■ Instruction 1: Translate this sentence from the Shard interview into Spanish: "The most important thing that attracted us was this idea of mixing use, and the fact that it was sitting in a vital place of interchange."
■ Instruction 2: Please pull from the Shard interview, word for word, the part that opens with the words containing "It was also" and closes with "started to work.".
:: Passage for review
As The Shard nears completion in London, here is the transcript of an interview conducted with architect Renzo Piano before work started on the 300 metre-high tower.
During the interview, conducted by Dezeen editor-in-chief Marcus Fairs, Piano sketched the building (above) that would later become the tallest tower in western Europe, explaining how the design came about, how it got its nickname and why, as an architect, he has always avoided having a recognisable style of architecture:
Marcus Fairs: How did the Shard project come about?
Renzo Piano: It was [Arup structural engineer] Tony Fitzpatrick who called and said do you want to meet somebody? And that somebody was [developer] Irvine Sellar [of Sellar Property Group]. We met in Berlin. I was quite attracted by the idea of… not really of making a tall building, but the idea of making a mixed-use tower – a vertical city.
Above: visualisation of The Shard as published on Dezeen in 2009.
It was also clear that this tower was sitting in the centre of a crossing system of different transportation – trains, buses and all that. So it was typical of work we have done in the past about brownfields – how to intensity life in the city. The philosophy topping the expansion of the city by explosion and starting implosion. Growth of the city from inside: filling the holes, filling the industrial sites, railway sites. And then we started to work.
So that was the beginning. Why we came up with this [the form of The Shard] is a bit more difficult. The most important thing that attracted us was this idea of mixing use, and the fact that it was sitting in a vital place of interchange. It provided an excellent occasion to show that you could provide life in a city without increasing the traffic – by using public transportation.
The first time I met [then London mayor] Ken Livingstone in London it was clear Ken was happy about this. It fell perfectly within his philosophy. So finally our philosophy, the client’s philosophy, Ken’s philosophy and the city’s philosophy were coming together. It was quite fortunate.
Then the next thing is if you have to put mixed use – if you have to put together office space, hotel space and residential space, you understand very quickly that for the office you need that big platform [gesturing with hands], for the hotel you need that big and for the houses you need that big. So if you need that that and that, what is the shape you end up with?
::::
:: Source data
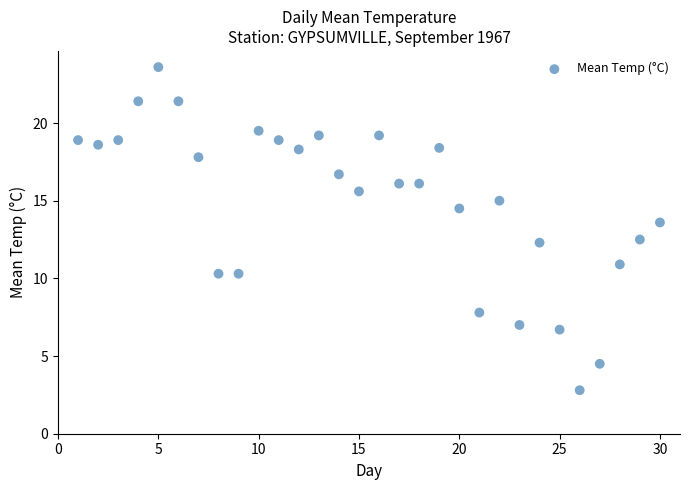

What is the range of X values (max minus min)?

29.0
::::
■ Expected output 1: Lo más importante que nos atrajo fue esta idea de mezclar usos, y el hecho de que se encontrara en un punto vital de intercambio.

■ Expected output 2:
It was also clear that this tower was sitting in the centre of a crossing system of different transportation – trains, buses and all that. So it was typical of work we have done in the past about brownfields – how to intensity life in the city. The philosophy topping the expansion of the city by explosion and starting implosion. Growth of the city from inside: filling the holes, filling the industrial sites, railway sites. And then we started to work.